_What you need to do_
1 > In the worked solution for y = x^2 - 2x - 5, rewrite the paragraph beginning "Then, take half of b" as a short numbered list, keeping its values.
2 > Carry on the worked solution for y = x^2 - 2x - 5 from the point where it stops.

_Excerpt provided_
• • • • •
# For the function y = x^2 - 2x - 5, determine a) Its Vertex b) The x-intercepts in simplified form

Hi, Kristen,

First, we recognize this is a quadratic with a U-shaped graph. There is a formula that exists for the **x-coordinate for the vertex**:

**x = -b/(2a)**

Where a and b come from the equation y = ax^2 + bx + c. Here, a = 1, b = -2. So, we have:

**x = -(-2)/(2*1) = -1**

Again, that is the x coordinate of the vertex. Whenever we have any x, to find the y, we can plug it into the original equation. So:

**y = (-1)^2 - 2(-1) - 5 = 1 + 2 - 5 = -2**

So, the vertex is **(-1,-2)**

**For all x-intercepts, y = 0**. So, for this, it would be exactly like solving the equation:

**0 = x^2 - 2x - 5**

This doesn't factor. So, we have to use the quadratic formula or complete the square. Doing complete the square, first, add 5 to each side. So:

**5 = x^2 - 2x**

Then, take half of b, -2/2 = -1. Then, square that result, (-1)^2 = 1. Add that result to both sides.

**5+1 = x^2 - 2x + 1**

The right side factors now:

**6 = (x-1)^2**

Square root each side, then add 1 to each side, we have:

**x = 1 +- sqrt(6)**

So, the x intercepts are **(1 + sqrt 6, 0) and (1-sqrt 6, 0)**.
• • • • •
_Entries provided_
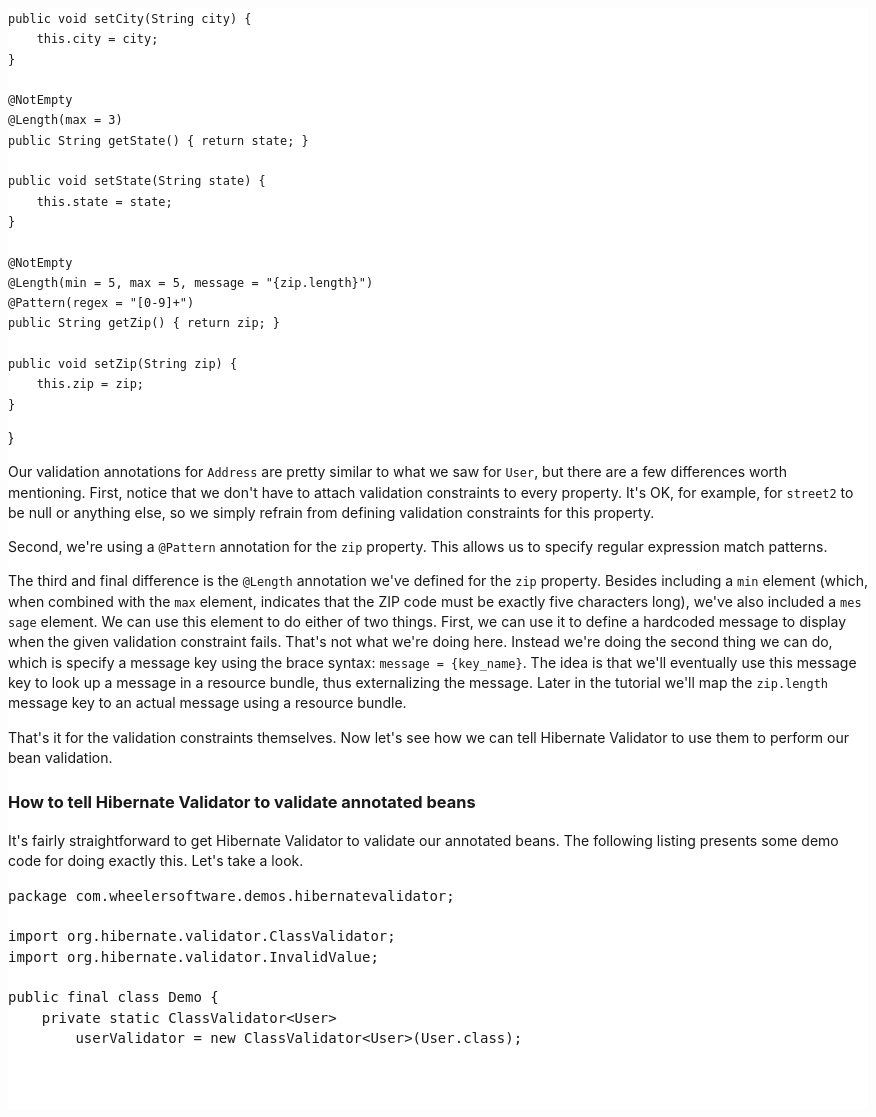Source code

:     public void setCity(String city) {
        this.city = city;
    }

    @NotEmpty
    @Length(max = 3)
    public String getState() { return state; }

    public void setState(String state) {
        this.state = state;
    }

    @NotEmpty
    @Length(min = 5, max = 5, message = "{zip.length}")
    @Pattern(regex = "[0-9]+")
    public String getZip() { return zip; }

    public void setZip(String zip) {
        this.zip = zip;
    }
}</pre>

Our validation annotations for <code>Address</code> are pretty similar to what we saw for <code>User</code>, but there are a few differences worth mentioning. First, notice that we don't have to attach validation constraints to every property. It's OK, for example, for <code>street2</code> to be null or anything else, so we simply refrain from defining validation constraints for this property.

Second, we're using a <code>@Pattern</code> annotation for the <code>zip</code> property. This allows us to specify regular expression match patterns.

The third and final difference is the <code>@Length</code> annotation we've defined for the <code>zip</code> property. Besides including a <code>min</code> element (which, when combined with the <code>max</code> element, indicates that the ZIP code must be exactly five characters long), we've also included a <code>message</code> element. We can use this element to do either of two things. First, we can use it to define a hardcoded message to display when the given validation constraint fails. That's not what we're doing here. Instead we're doing the second thing we can do, which is specify a message key using the brace syntax: <code>message = {key_name}</code>. The idea is that we'll eventually use this message key to look up a message in a resource bundle, thus externalizing the message. Later in the tutorial we'll map the <code>zip.length</code> message key to an actual message using a resource bundle.

That's it for the validation constraints themselves. Now let's see how we can tell Hibernate Validator to use them to perform our bean validation.

<h3>How to tell Hibernate Validator to validate annotated beans</h3>

It's fairly straightforward to get Hibernate Validator to validate our annotated beans. The following listing presents some demo code for doing exactly this. Let's take a look.

<pre>package com.wheelersoftware.demos.hibernatevalidator;

import org.hibernate.validator.ClassValidator;
import org.hibernate.validator.InvalidValue;

public final class Demo {
    private static ClassValidator&lt;User&gt;
        userValidator = new ClassValidator&lt;User&gt;(User.class);
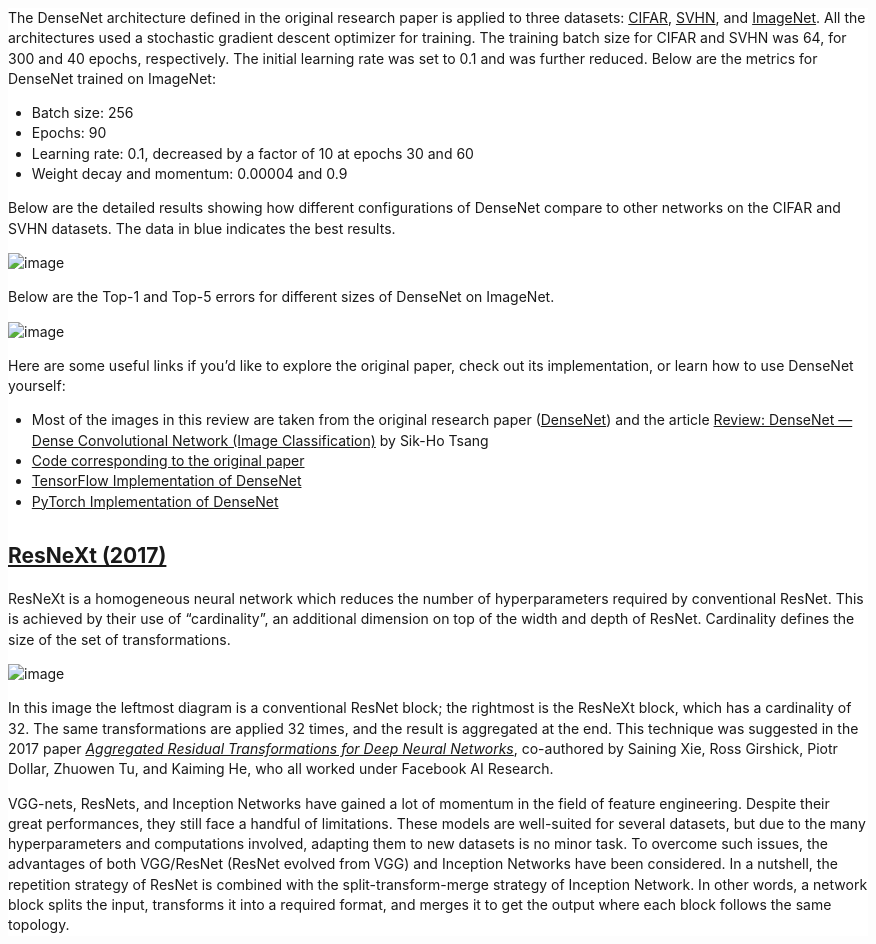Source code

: The DenseNet architecture defined in the original research paper is applied to three datasets: [CIFAR](https://www.cs.toronto.edu/~kriz/cifar.html), [SVHN](http://ufldl.stanford.edu/housenumbers/), and [ImageNet](https://paperswithcode.com/dataset/imagenet). All the architectures used a stochastic gradient descent optimizer for training. The training batch size for CIFAR and SVHN was 64, for 300 and 40 epochs, respectively. The initial learning rate was set to 0.1 and was further reduced. Below are the metrics for DenseNet trained on ImageNet:

-   Batch size: 256
-   Epochs: 90
-   Learning rate: 0.1, decreased by a factor of 10 at epochs 30 and 60
-   Weight decay and momentum: 0.00004 and 0.9

Below are the detailed results showing how different configurations of DenseNet compare to other networks on the CIFAR and SVHN datasets. The data in blue indicates the best results.

![image](https://lh5.googleusercontent.com/vtzSBhX2CScNFCXCp-YhPpgs0e2fOCnXeWY40Bor1JGitaaov39pIjIcVhkCFVsQNxi686KZsbXpwwQIdBOljU5yxuBHaa5yz_GeOgN6664qTokH3ErhTMEbFlgAzWwtL6Ci3fY3)

Below are the Top-1 and Top-5 errors for different sizes of DenseNet on ImageNet.

![image](https://lh5.googleusercontent.com/tWSM6VvSXV19BPaeL4mJWkuxKm3M3BrNRtiOiCPT-7QyV3RtJCWsfQYuu4d1pPhWOoYXeIJ4m_DW0oA-i3gCajeDm0fM39Oy7idXAg9OGhVcnKXvBUi3PlFLEV-ju8_vEai8jn4r)

Here are some useful links if you’d like to explore the original paper, check out its implementation, or learn how to use DenseNet yourself:

-   Most of the images in this review are taken from the original research paper ([DenseNet](https://arxiv.org/pdf/1608.06993)) and the article [Review: DenseNet — Dense Convolutional Network (Image Classification)](https://medium.com/towards-data-science/review-densenet-image-classification-b6631a8ef803) by Sik-Ho Tsang
-   [Code corresponding to the original paper](https://github.com/liuzhuang13/DenseNet)
-   [TensorFlow Implementation of DenseNet](https://www.tensorflow.org/api_docs/python/tf/keras/applications/densenet)
-   [PyTorch Implementation of DenseNet](https://github.com/pytorch/vision/blob/main/torchvision/models/densenet.py)

[ResNeXt (2017)](#resnext-2017)[](#resnext-2017)
------------------------------------------------

ResNeXt is a homogeneous neural network which reduces the number of hyperparameters required by conventional ResNet. This is achieved by their use of “cardinality”, an additional dimension on top of the width and depth of ResNet. Cardinality defines the size of the set of transformations.

![image](https://lh4.googleusercontent.com/0KY-EvKoVReJesGJbgfekaYuNZPVXdyxjBMfwKSgUsU5w9Ajp9j-cTdGjD7rubacjiJj9JLsp64DoC-Cdp5qyNQV-PRIR7EnNZ1jKm3UqsGqro3wNEAOtDphGgERgPz8g7OpSau1)

In this image the leftmost diagram is a conventional ResNet block; the rightmost is the ResNeXt block, which has a cardinality of 32. The same transformations are applied 32 times, and the result is aggregated at the end. This technique was suggested in the 2017 paper _[Aggregated Residual Transformations for Deep Neural Networks](https://arxiv.org/abs/1611.05431)_, co-authored by Saining Xie, Ross Girshick, Piotr Dollar, Zhuowen Tu, and Kaiming He, who all worked under Facebook AI Research.

VGG-nets, ResNets, and Inception Networks have gained a lot of momentum in the field of feature engineering. Despite their great performances, they still face a handful of limitations. These models are well-suited for several datasets, but due to the many hyperparameters and computations involved, adapting them to new datasets is no minor task. To overcome such issues, the advantages of both VGG/ResNet (ResNet evolved from VGG) and Inception Networks have been considered. In a nutshell, the repetition strategy of ResNet is combined with the split-transform-merge strategy of Inception Network. In other words, a network block splits the input, transforms it into a required format, and merges it to get the output where each block follows the same topology.
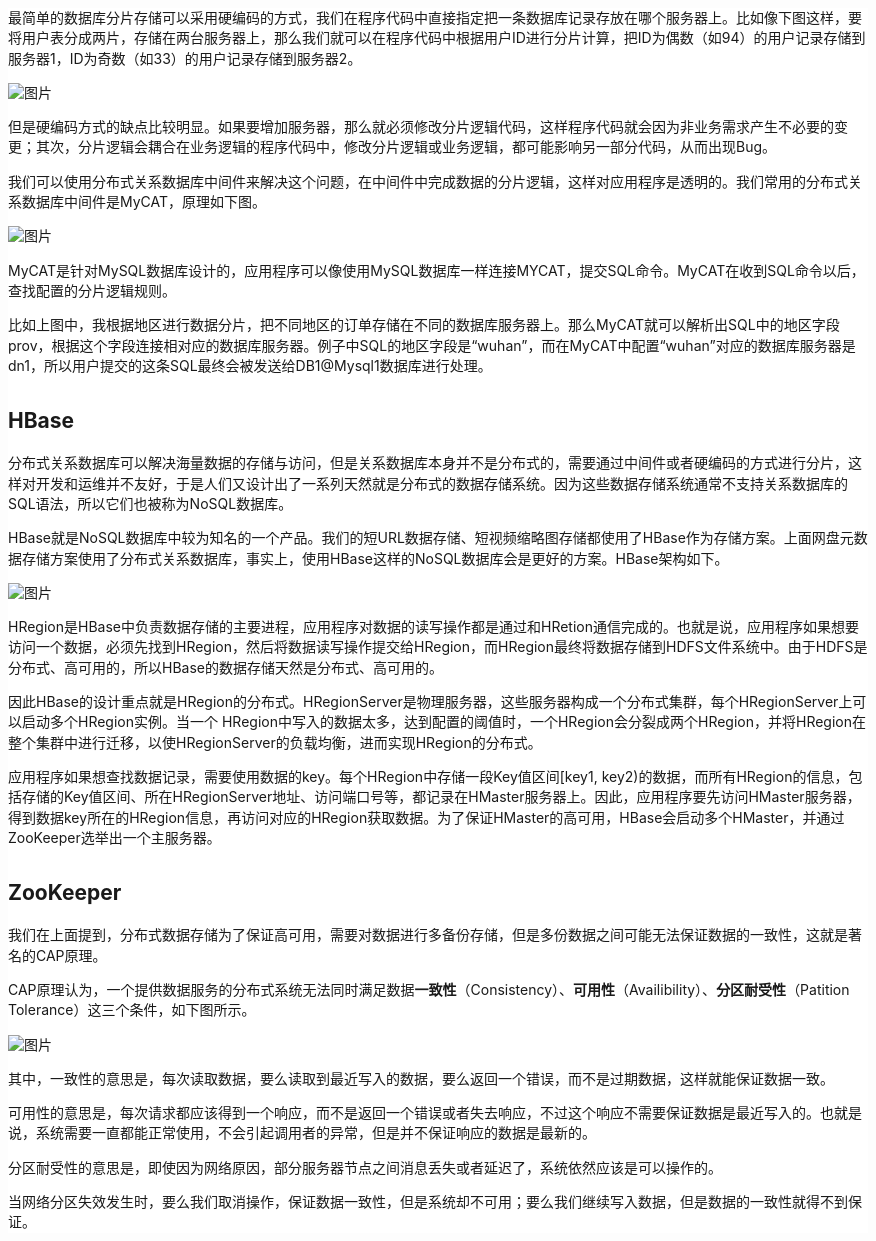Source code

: 最简单的数据库分片存储可以采用硬编码的方式，我们在程序代码中直接指定把一条数据库记录存放在哪个服务器上。比如像下图这样，要将用户表分成两片，存储在两台服务器上，那么我们就可以在程序代码中根据用户ID进行分片计算，把ID为偶数（如94）的用户记录存储到服务器1，ID为奇数（如33）的用户记录存储到服务器2。

![图片](assets/9a77f715339f00ef67705e3a5a8cb476.jpg)

但是硬编码方式的缺点比较明显。如果要增加服务器，那么就必须修改分片逻辑代码，这样程序代码就会因为非业务需求产生不必要的变更；其次，分片逻辑会耦合在业务逻辑的程序代码中，修改分片逻辑或业务逻辑，都可能影响另一部分代码，从而出现Bug。

我们可以使用分布式关系数据库中间件来解决这个问题，在中间件中完成数据的分片逻辑，这样对应用程序是透明的。我们常用的分布式关系数据库中间件是MyCAT，原理如下图。

![图片](assets/739e8253a9d50198b6f769b627fcdb37.jpg)

MyCAT是针对MySQL数据库设计的，应用程序可以像使用MySQL数据库一样连接MYCAT，提交SQL命令。MyCAT在收到SQL命令以后，查找配置的分片逻辑规则。

比如上图中，我根据地区进行数据分片，把不同地区的订单存储在不同的数据库服务器上。那么MyCAT就可以解析出SQL中的地区字段prov，根据这个字段连接相对应的数据库服务器。例子中SQL的地区字段是“wuhan”，而在MyCAT中配置“wuhan”对应的数据库服务器是dn1，所以用户提交的这条SQL最终会被发送给DB1@Mysql1数据库进行处理。

## HBase

分布式关系数据库可以解决海量数据的存储与访问，但是关系数据库本身并不是分布式的，需要通过中间件或者硬编码的方式进行分片，这样对开发和运维并不友好，于是人们又设计出了一系列天然就是分布式的数据存储系统。因为这些数据存储系统通常不支持关系数据库的SQL语法，所以它们也被称为NoSQL数据库。

HBase就是NoSQL数据库中较为知名的一个产品。我们的短URL数据存储、短视频缩略图存储都使用了HBase作为存储方案。上面网盘元数据存储方案使用了分布式关系数据库，事实上，使用HBase这样的NoSQL数据库会是更好的方案。HBase架构如下。

![图片](assets/fb8aa6b4c7577c0e2b1423e2byyb4cde.jpg)

HRegion是HBase中负责数据存储的主要进程，应用程序对数据的读写操作都是通过和HRetion通信完成的。也就是说，应用程序如果想要访问一个数据，必须先找到HRegion，然后将数据读写操作提交给HRegion，而HRegion最终将数据存储到HDFS文件系统中。由于HDFS是分布式、高可用的，所以HBase的数据存储天然是分布式、高可用的。

因此HBase的设计重点就是HRegion的分布式。HRegionServer是物理服务器，这些服务器构成一个分布式集群，每个HRegionServer上可以启动多个HRegion实例。当一个 HRegion中写入的数据太多，达到配置的阈值时，一个HRegion会分裂成两个HRegion，并将HRegion在整个集群中进行迁移，以使HRegionServer的负载均衡，进而实现HRegion的分布式。

应用程序如果想查找数据记录，需要使用数据的key。每个HRegion中存储一段Key值区间[key1, key2)的数据，而所有HRegion的信息，包括存储的Key值区间、所在HRegionServer地址、访问端口号等，都记录在HMaster服务器上。因此，应用程序要先访问HMaster服务器，得到数据key所在的HRegion信息，再访问对应的HRegion获取数据。为了保证HMaster的高可用，HBase会启动多个HMaster，并通过ZooKeeper选举出一个主服务器。

## ZooKeeper

我们在上面提到，分布式数据存储为了保证高可用，需要对数据进行多备份存储，但是多份数据之间可能无法保证数据的一致性，这就是著名的CAP原理。

CAP原理认为，一个提供数据服务的分布式系统无法同时满足数据**一致性**（Consistency）、**可用性**（Availibility）、**分区耐受性**（Patition Tolerance）这三个条件，如下图所示。

![图片](assets/997eb01798de1dd6c1c2a629f927ebcd.jpg)

其中，一致性的意思是，每次读取数据，要么读取到最近写入的数据，要么返回一个错误，而不是过期数据，这样就能保证数据一致。

可用性的意思是，每次请求都应该得到一个响应，而不是返回一个错误或者失去响应，不过这个响应不需要保证数据是最近写入的。也就是说，系统需要一直都能正常使用，不会引起调用者的异常，但是并不保证响应的数据是最新的。

分区耐受性的意思是，即使因为网络原因，部分服务器节点之间消息丢失或者延迟了，系统依然应该是可以操作的。

当网络分区失效发生时，要么我们取消操作，保证数据一致性，但是系统却不可用；要么我们继续写入数据，但是数据的一致性就得不到保证。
• • • • •
_Results of the tasks_
1 >
1. Halve b: -2/2 = -1.
2. Square the result: (-1)^2 = 1.
3. Add 1 to both sides.

2 >
Good luck, Kristen. I hope this helps.

Till Then,

Steve

If the equation of a parabola y = ax^2 + bx + c is written in the form y = a(x - h)^2 + k, the vertex of the parabola is the point (h, k).

For the parabola y = x^2 - 2x - 5, to determine the vertex write the equation in the form above:

y = x^2 - 2x - 5

y = x^2 - 2x + 1 - 6

y = (x - 1)^2 - 6

This gives the vertex as (1, -6)

At the points where the parabola intersects the x-axis the value of y is 0.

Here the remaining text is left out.